You may have noticed I’ve started posting up photos of the kids again here and at my Flickr account. To be honest this hasn’t been easy to do, not since German pedophiles targeted this blog last July.
I ripped the originally targeted photo of Riley down here and at Flickr. What I didn’t say was in the days – weeks – after ‘they’ kept coming here. Not finding the original photo (not that it was that risque, but still, it didn’t matter I suppose) they then stuck their noses into my archives. It was intrusive and it was agonising.
And yet I see other blogs, hundreds of them, posting up photos of their children and I hope the same thing doesn’t happen to them.
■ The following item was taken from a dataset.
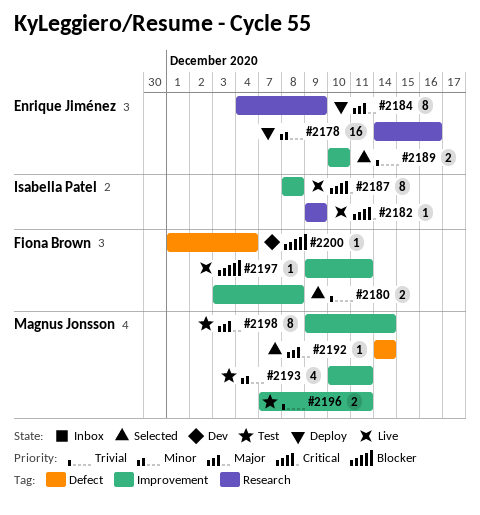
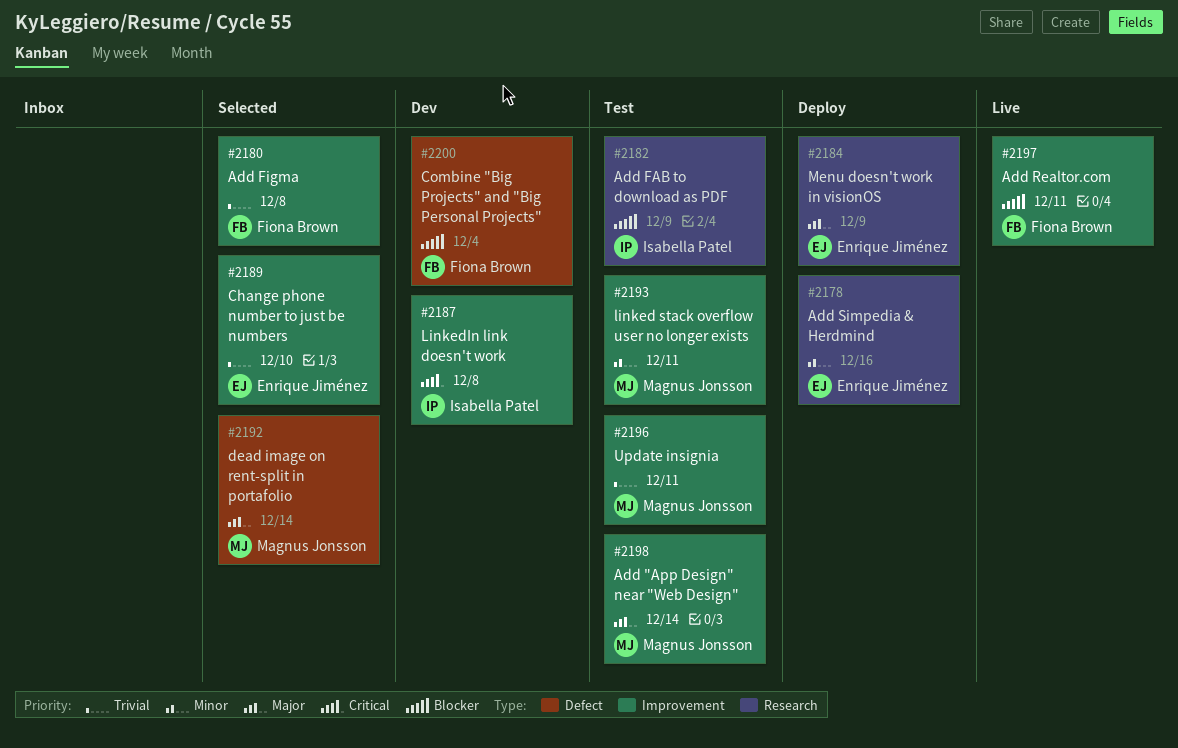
#2182, status: Live -> Test
#2182, priority: Critical -> Blocker
#2187, status: Live -> Dev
But in that same act, I also see a kind of bravery that cannot be denied. Sure, criticism has been levelled at all parenting blogs for daring to post any photos of our children at all, but I ask what is the alternative? I mean really? If we were all to just stop we would be denying our need to profess, to declare, the beauty of our offspring and their idiosyncrasies, their joy and their potential. And what kind of world would that be? To let the murkier minority defeat that which was pure of intent and born of pride? Not a world I want to be a part of.
That said, there should be boundaries. At least in my case I feel more comfortable that I have defined some. Each person’s or family’s case is different. We all are. I don’t judge anyone who doesn’t post photos, just the same as I don’t if they choose to use pseudonyms or real names.
Like Ben Lee says, We’re all in this together. My eyes are opened now – they’re not blind to risk. I don’t think they ever were, but I do have a bit of perspective. In years to come, I’ll face lots of other questions – when or if I’ll stop talking about the kids period, let alone post a shot or two. Such is the challenge of blogging for the long-term, I suppose. If I’m still around that long.